A homeowner in the Tesoro del Valle Master Homeowners Association installed solar panels on a slope adjacent to his property without HOA approval. For aesthetic reasons and because of slope structure restrictions, the HOA wanted the panels on the owner's roof. The owner refused and the association sued.
Aesthetic Considerations. The homeowner argued that "aesthetic considerations" were an improper part of the review process and violated Civil Code § 714. The court disagreed. It ruled that "an evaluation of a proposed solar energy system--just as any other proposed improvement--would involve consideration of aesthetics."
Cost Considerations. Expert testimony by the association showed that the cost of installing the solar panels on the owner's roof was actually cheaper than installing them on the slope. Based on the testimony, the court ruled that the HOA's guidelines were not unduly burdensome and, therefore, reasonable.

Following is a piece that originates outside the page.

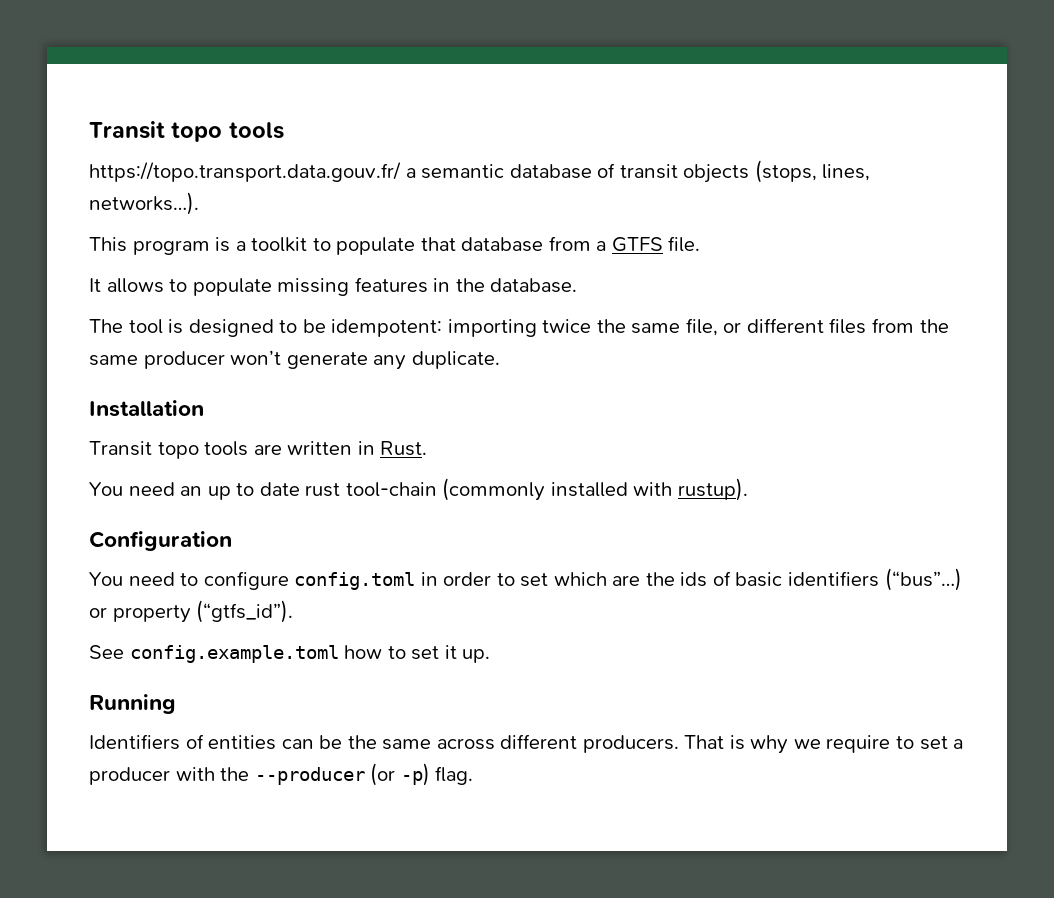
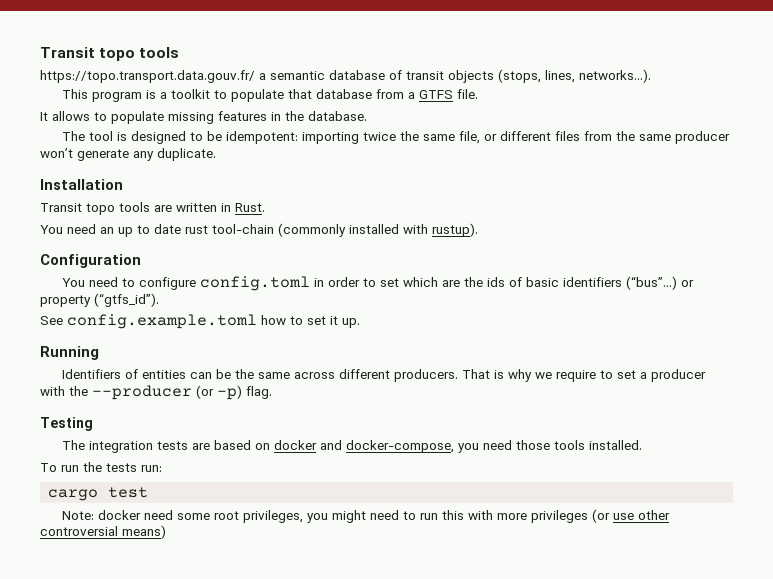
(474, 775) none -> [40,417,93,431] [61,440,642,453] [40,462,162,472] [48,487,149,501] [61,509,670,523] [40,525,166,539] // Testing // The integration tests are based on docker and docker-compose, you need those tools installed. // To run the tests run: // cargo test // Note: docker need some root privileges, you might need to run this with more privileges (or use other controversial means)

Redesign. The owner then argued that once the architectural committee disapproved his original application, it had a duty to redesign his solar energy system to meet their guidelines. Again the court disagreed. The court found that the law imposed no such burden on associations. Per statute, the only obligation by the committee was to inform the owner of the basis for its denial of his application. The court ruled that "the burden is on the homeowner to submit an application that is complete and sufficient to generate [architectural committee] approval." (Tesoro del Valle v. Griffen.)
Recommendation: If an association's architectural guidelines are reasonable, they are enforceable. If boards are unsure about their guidelines, they should have an architect and legal counsel review them.